Хорошо, если дождетесь, добавил я мысленно.
Мы отчалили еще до рассвета. Хемингуэй заглянул в палатку, где спали его мальчики, и мы пошли на «Жестянке» к большим катерам. Задул ветер, стало не по-летнему холодно. «Пилар» Фуэнтес накануне поставил на два кормовых якоря и один носовой, чтобы она могла выдержать любой шквал, но «Лоррейн» дергала свой единственный якорь, как собака на привязи.
Хемингуэй, сев за руль в той же рубашке сафари и фуражке с длинным козырьком, повел ее на низких оборотах, чтобы не разбудить мальчиков. Фуэнтес вышел на палубу «Пилар» и отдал нам честь. Хемингуэй козырнул в ответ. За рифом мотор завыл уже громче.
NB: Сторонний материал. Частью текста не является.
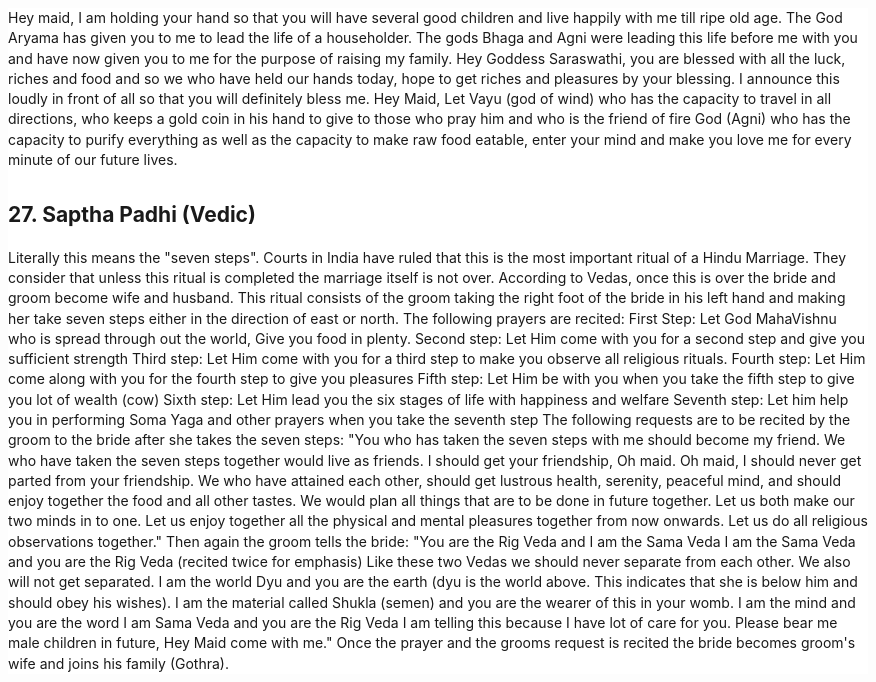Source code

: Hey maid, I am holding your hand so that you will have several good children and live happily with me till ripe old age. The God Aryama has given you to me to lead the life of a householder. The gods Bhaga and Agni were leading this life before me with you and have now given you to me for the purpose of raising my family. Hey Goddess Saraswathi, you are blessed with all the luck, riches and food and so we who have held our hands today, hope to get riches and pleasures by your blessing. I announce this loudly in front of all so that you will definitely bless me. Hey Maid, Let Vayu (god of wind) who has the capacity to travel in all directions, who keeps a gold coin in his hand to give to those who pray him and who is the friend of fire God (Agni) who has the capacity to purify everything as well as the capacity to make raw food eatable, enter your mind and make you love me for every minute of our future lives.

## 27. Saptha Padhi (Vedic)
Literally this means the "seven steps". Courts in India have ruled that this is the most important ritual of a Hindu Marriage. They consider that unless this ritual is completed the marriage itself is not over. According to Vedas, once this is over the bride and groom become wife and husband. This ritual consists of the groom taking the right foot of the bride in his left hand and making her take seven steps either in the direction of east or north.
The following prayers are recited:
First Step:
Let God MahaVishnu who is spread through out the world, Give you food in plenty.
Second step:
Let Him come with you for a second step and give you sufficient strength
Third step:
Let Him come with you for a third step to make you observe all religious rituals.
Fourth step:
Let Him come along with you for the fourth step to give you pleasures
Fifth step:
Let Him be with you when you take the fifth step to give you lot of wealth (cow)
Sixth step:
Let Him lead you the six stages of life with happiness and welfare
Seventh step:
Let him help you in performing Soma Yaga and other prayers when you take the seventh step
The following requests are to be recited by the groom to the bride after she takes the seven steps:
"You who has taken the seven steps with me should become my friend.
We who have taken the seven steps together would live as friends.
I should get your friendship, Oh maid.
Oh maid, I should never get parted from your friendship.
We who have attained each other, should get lustrous health, serenity, peaceful mind, and should enjoy together the food and all other tastes.
We would plan all things that are to be done in future together.
Let us both make our two minds in to one.
Let us enjoy together all the physical and mental pleasures together from now onwards.
Let us do all religious observations together."
Then again the groom tells the bride:
"You are the Rig Veda and I am the Sama Veda
I am the Sama Veda and you are the Rig Veda (recited twice for emphasis)
Like these two Vedas we should never separate from each other. We also will not get separated.
I am the world Dyu and you are the earth (dyu is the world above. This indicates that she is below him and should obey his wishes).
I am the material called Shukla (semen) and you are the wearer of this in your womb.
I am the mind and you are the word
I am Sama Veda and you are the Rig Veda
I am telling this because I have lot of care for you.
Please bear me male children in future,
Hey Maid come with me."
Once the prayer and the grooms request is recited the bride becomes groom's wife and joins his family (Gothra).
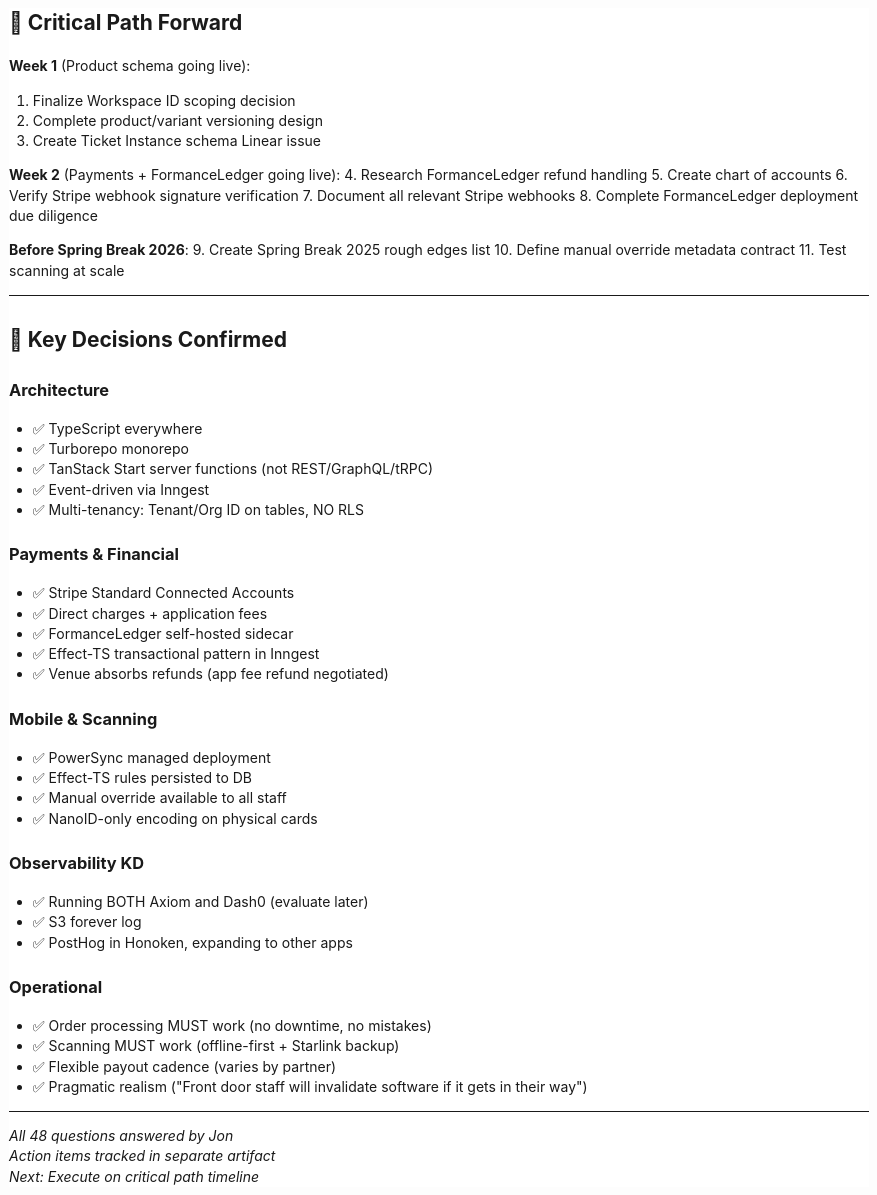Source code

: ## 🎯 Critical Path Forward

**Week 1** (Product schema going live):

1. Finalize Workspace ID scoping decision
2. Complete product/variant versioning design
3. Create Ticket Instance schema Linear issue

**Week 2** (Payments + FormanceLedger going live): 4. Research FormanceLedger refund handling 5. Create chart of accounts 6. Verify Stripe webhook signature verification 7. Document all relevant Stripe webhooks 8. Complete FormanceLedger deployment due diligence

**Before Spring Break 2026**: 9. Create Spring Break 2025 rough edges list 10. Define manual override metadata contract 11. Test scanning at scale

---

## 📝 Key Decisions Confirmed

### Architecture

- ✅ TypeScript everywhere
- ✅ Turborepo monorepo
- ✅ TanStack Start server functions (not REST/GraphQL/tRPC)
- ✅ Event-driven via Inngest
- ✅ Multi-tenancy: Tenant/Org ID on tables, NO RLS

### Payments & Financial

- ✅ Stripe Standard Connected Accounts
- ✅ Direct charges + application fees
- ✅ FormanceLedger self-hosted sidecar
- ✅ Effect-TS transactional pattern in Inngest
- ✅ Venue absorbs refunds (app fee refund negotiated)

### Mobile & Scanning

- ✅ PowerSync managed deployment
- ✅ Effect-TS rules persisted to DB
- ✅ Manual override available to all staff
- ✅ NanoID-only encoding on physical cards

### Observability KD

- ✅ Running BOTH Axiom and Dash0 (evaluate later)
- ✅ S3 forever log
- ✅ PostHog in Honoken, expanding to other apps

### Operational

- ✅ Order processing MUST work (no downtime, no mistakes)
- ✅ Scanning MUST work (offline-first + Starlink backup)
- ✅ Flexible payout cadence (varies by partner)
- ✅ Pragmatic realism ("Front door staff will invalidate software if it gets in their way")

---

_All 48 questions answered by Jon_  
_Action items tracked in separate artifact_  
_Next: Execute on critical path timeline_
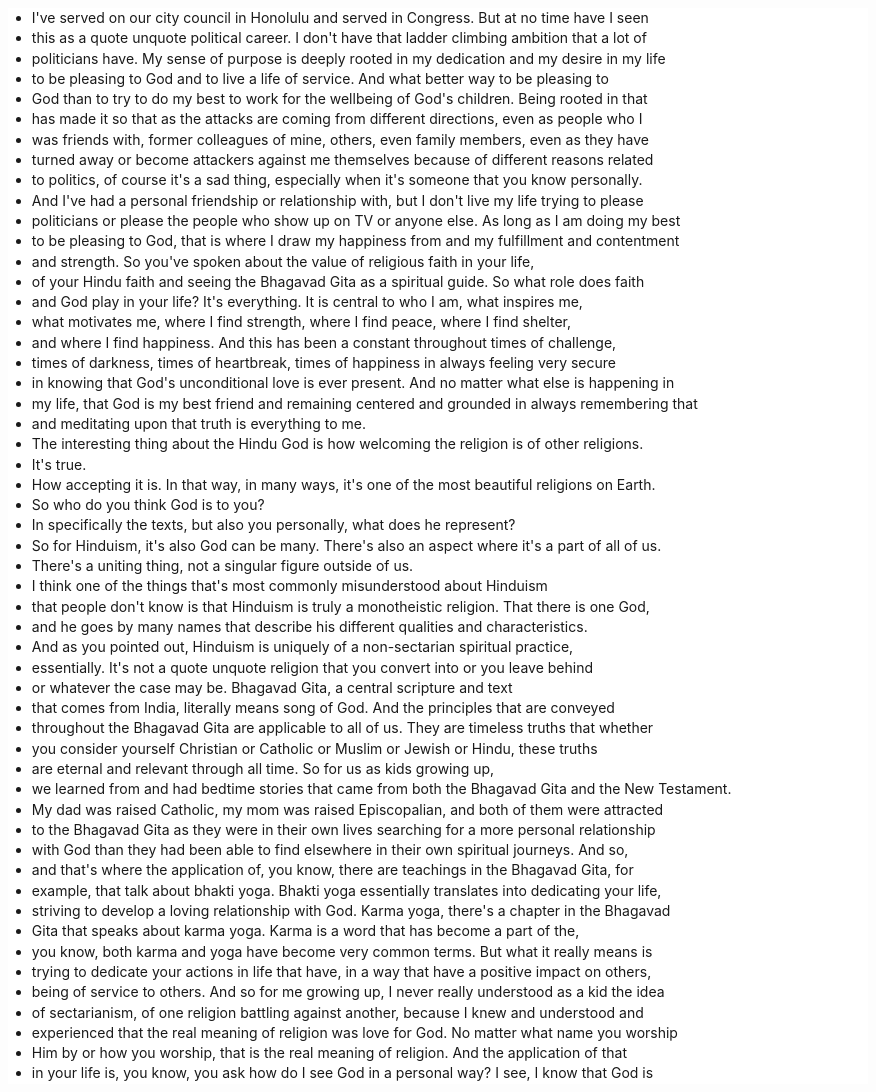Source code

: *  I've served on our city council in Honolulu and served in Congress. But at no time have I seen
*  this as a quote unquote political career. I don't have that ladder climbing ambition that a lot of
*  politicians have. My sense of purpose is deeply rooted in my dedication and my desire in my life
*  to be pleasing to God and to live a life of service. And what better way to be pleasing to
*  God than to try to do my best to work for the wellbeing of God's children. Being rooted in that
*  has made it so that as the attacks are coming from different directions, even as people who I
*  was friends with, former colleagues of mine, others, even family members, even as they have
*  turned away or become attackers against me themselves because of different reasons related
*  to politics, of course it's a sad thing, especially when it's someone that you know personally.
*  And I've had a personal friendship or relationship with, but I don't live my life trying to please
*  politicians or please the people who show up on TV or anyone else. As long as I am doing my best
*  to be pleasing to God, that is where I draw my happiness from and my fulfillment and contentment
*  and strength. So you've spoken about the value of religious faith in your life,
*  of your Hindu faith and seeing the Bhagavad Gita as a spiritual guide. So what role does faith
*  and God play in your life? It's everything. It is central to who I am, what inspires me,
*  what motivates me, where I find strength, where I find peace, where I find shelter,
*  and where I find happiness. And this has been a constant throughout times of challenge,
*  times of darkness, times of heartbreak, times of happiness in always feeling very secure
*  in knowing that God's unconditional love is ever present. And no matter what else is happening in
*  my life, that God is my best friend and remaining centered and grounded in always remembering that
*  and meditating upon that truth is everything to me.
*  The interesting thing about the Hindu God is how welcoming the religion is of other religions.
*  It's true.
*  How accepting it is. In that way, in many ways, it's one of the most beautiful religions on Earth.
*  So who do you think God is to you?
*  In specifically the texts, but also you personally, what does he represent?
*  So for Hinduism, it's also God can be many. There's also an aspect where it's a part of all of us.
*  There's a uniting thing, not a singular figure outside of us.
*  I think one of the things that's most commonly misunderstood about Hinduism
*  that people don't know is that Hinduism is truly a monotheistic religion. That there is one God,
*  and he goes by many names that describe his different qualities and characteristics.
*  And as you pointed out, Hinduism is uniquely of a non-sectarian spiritual practice,
*  essentially. It's not a quote unquote religion that you convert into or you leave behind
*  or whatever the case may be. Bhagavad Gita, a central scripture and text
*  that comes from India, literally means song of God. And the principles that are conveyed
*  throughout the Bhagavad Gita are applicable to all of us. They are timeless truths that whether
*  you consider yourself Christian or Catholic or Muslim or Jewish or Hindu, these truths
*  are eternal and relevant through all time. So for us as kids growing up,
*  we learned from and had bedtime stories that came from both the Bhagavad Gita and the New Testament.
*  My dad was raised Catholic, my mom was raised Episcopalian, and both of them were attracted
*  to the Bhagavad Gita as they were in their own lives searching for a more personal relationship
*  with God than they had been able to find elsewhere in their own spiritual journeys. And so,
*  and that's where the application of, you know, there are teachings in the Bhagavad Gita, for
*  example, that talk about bhakti yoga. Bhakti yoga essentially translates into dedicating your life,
*  striving to develop a loving relationship with God. Karma yoga, there's a chapter in the Bhagavad
*  Gita that speaks about karma yoga. Karma is a word that has become a part of the,
*  you know, both karma and yoga have become very common terms. But what it really means is
*  trying to dedicate your actions in life that have, in a way that have a positive impact on others,
*  being of service to others. And so for me growing up, I never really understood as a kid the idea
*  of sectarianism, of one religion battling against another, because I knew and understood and
*  experienced that the real meaning of religion was love for God. No matter what name you worship
*  Him by or how you worship, that is the real meaning of religion. And the application of that
*  in your life is, you know, you ask how do I see God in a personal way? I see, I know that God is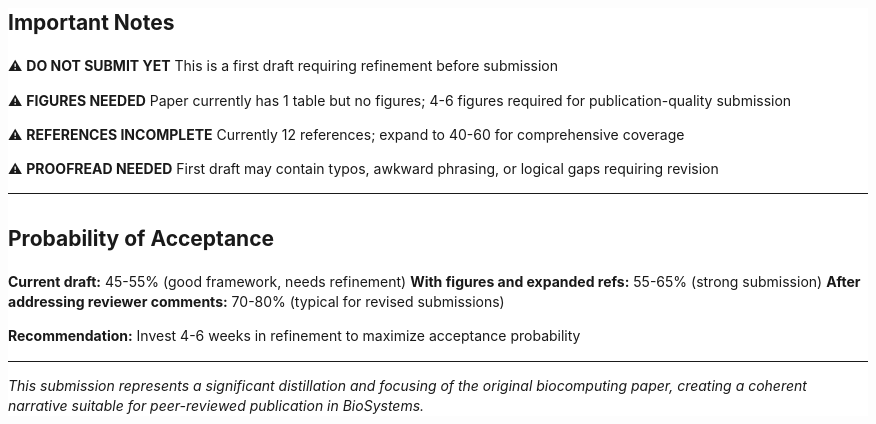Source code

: 
## Important Notes

⚠️ **DO NOT SUBMIT YET**
This is a first draft requiring refinement before submission

⚠️ **FIGURES NEEDED**
Paper currently has 1 table but no figures; 4-6 figures required for publication-quality submission

⚠️ **REFERENCES INCOMPLETE**
Currently 12 references; expand to 40-60 for comprehensive coverage

⚠️ **PROOFREAD NEEDED**
First draft may contain typos, awkward phrasing, or logical gaps requiring revision

---

## Probability of Acceptance

**Current draft:** 45-55% (good framework, needs refinement)
**With figures and expanded refs:** 55-65% (strong submission)
**After addressing reviewer comments:** 70-80% (typical for revised submissions)

**Recommendation:** Invest 4-6 weeks in refinement to maximize acceptance probability

---

*This submission represents a significant distillation and focusing of the original biocomputing paper, creating a coherent narrative suitable for peer-reviewed publication in BioSystems.*

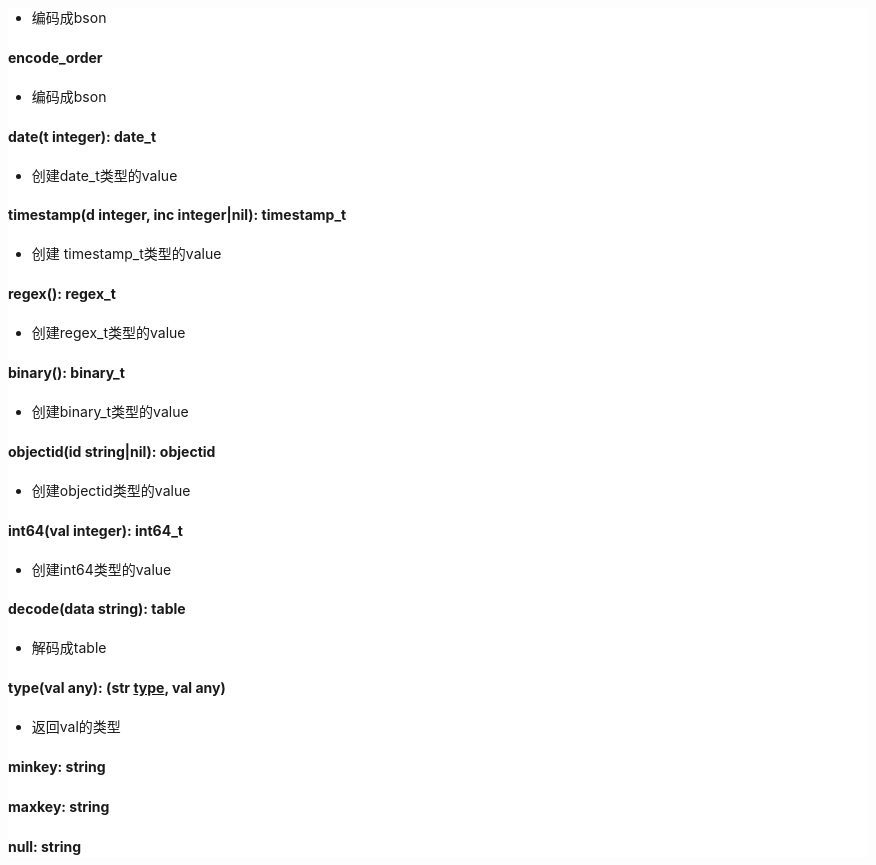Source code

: - 编码成bson

  

#### encode_order

- 编码成bson

  

#### date(t integer): date_t

- 创建date_t类型的value



#### timestamp(d integer, inc integer|nil): timestamp_t

- 创建 timestamp_t类型的value



#### regex(): regex_t

- 创建regex_t类型的value



#### binary(): binary_t

- 创建binary_t类型的value



#### objectid(id string|nil): objectid

- 创建objectid类型的value



#### int64(val integer): int64_t

- 创建int64类型的value



#### decode(data string): table

- 解码成table



#### type(val any): (str [type](#lualib-src.lua-bson.type), val any)

- 返回val的类型



#### minkey: string

#### maxkey: string

#### null: string
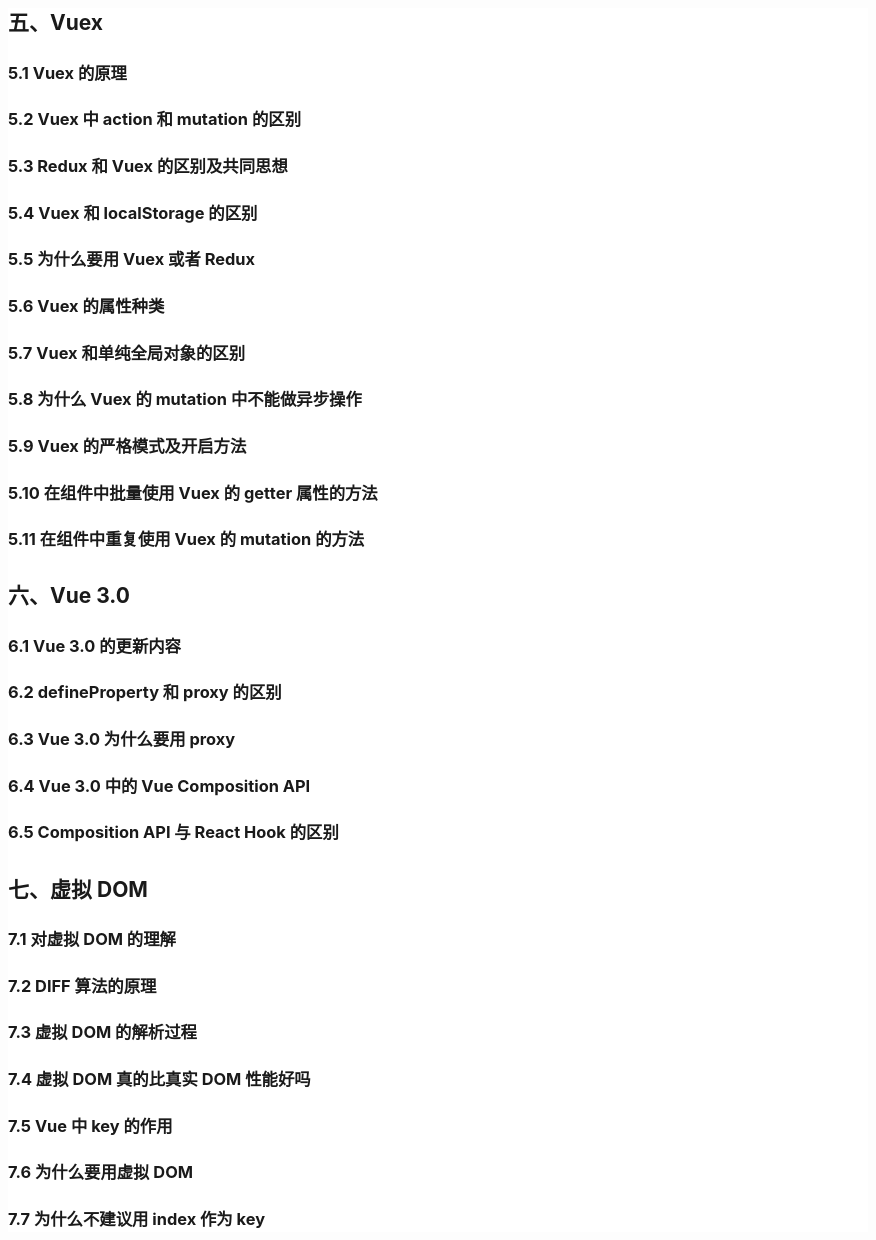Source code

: ## 五、Vuex
### 5.1 Vuex 的原理
### 5.2 Vuex 中 action 和 mutation 的区别
### 5.3 Redux 和 Vuex 的区别及共同思想
### 5.4 Vuex 和 localStorage 的区别
### 5.5 为什么要用 Vuex 或者 Redux
### 5.6 Vuex 的属性种类
### 5.7 Vuex 和单纯全局对象的区别
### 5.8 为什么 Vuex 的 mutation 中不能做异步操作
### 5.9 Vuex 的严格模式及开启方法
### 5.10 在组件中批量使用 Vuex 的 getter 属性的方法
### 5.11 在组件中重复使用 Vuex 的 mutation 的方法

## 六、Vue 3.0
### 6.1 Vue 3.0 的更新内容
### 6.2 defineProperty 和 proxy 的区别
### 6.3 Vue 3.0 为什么要用 proxy
### 6.4 Vue 3.0 中的 Vue Composition API
### 6.5 Composition API 与 React Hook 的区别

## 七、虚拟 DOM
### 7.1 对虚拟 DOM 的理解
### 7.2 DIFF 算法的原理
### 7.3 虚拟 DOM 的解析过程
### 7.4 虚拟 DOM 真的比真实 DOM 性能好吗
### 7.5 Vue 中 key 的作用
### 7.6 为什么要用虚拟 DOM
### 7.7 为什么不建议用 index 作为 key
Писатель поставил курс на 100 градусов и спросил:
– Как у нас, всё в комплекте?
– Да. – Я побывал на «Лоррейн» вчера вечером, когда остальные заканчивали ужинать, и всё проверил по списку.
– А вот и нет.
– Как это нет?
Он достал из кармана полотняной куртки две большие пробки и кинул одну мне, пояснив:
– Затычки для задницы.
Солнце всходило к северу от нашего курса.
Мы прошли восточнее Камагуэйского архипелага, держась на краю Гольфстрима в виду земли. Ветер и волны оставались довольно сильными, но солнце пробилось сквозь облака, и дневная жара вернулась в полном объеме. Перед поворотом на юго-восток к бухте Манати и мысу Рома я достал из футляра бинокль и оглядел северный горизонт.
– Что ты там ищешь, Лукас?
– Остров Пропавшей Свиньи.
– Азимут ты рассчитал правильно, а время нет, – хмыкнул Хемингуэй. – Сейчас прилив, островок под водой. Коварный такой маленький риф.
– В этом я и хотел убедиться.
Хемингуэй изменил курс на 160. Попутная волна била нам в левый борт и в корму. Он держал как раз нужную скорость, чтобы и от качки не страдать, и горючее экономить.
Выйдя из синих вод Гольфстрима, я опять посмотрел на север. Где-то там, ниже перископной глубины, десятки людей заключены в длинном плавучем гробу, пахнущем потом, дизельным топливом, капустой и грязными носками. Они там уже несколько недель. Их кости и черепа пульсируют от несмолкающей работы двигателей, кожа чешется без бритья и душа, уши ловят потрескивания стального корпуса. Только ночью они всплывают, чтобы подзарядить батареи и набрать воздуха. Смотреть в перископ, чтобы сориентироваться или наметить цель, позволено только капитану и, может быть, старшему помощнику; остальные ждут приказа занять места согласно боевому распорядку и приготовить торпеды к пуску. Слышатся взрывы, торговый корабль с пробитым бортом идет ко дну, и экипаж подлодки ждет, когда на них начнут бросать глубинные бомбы.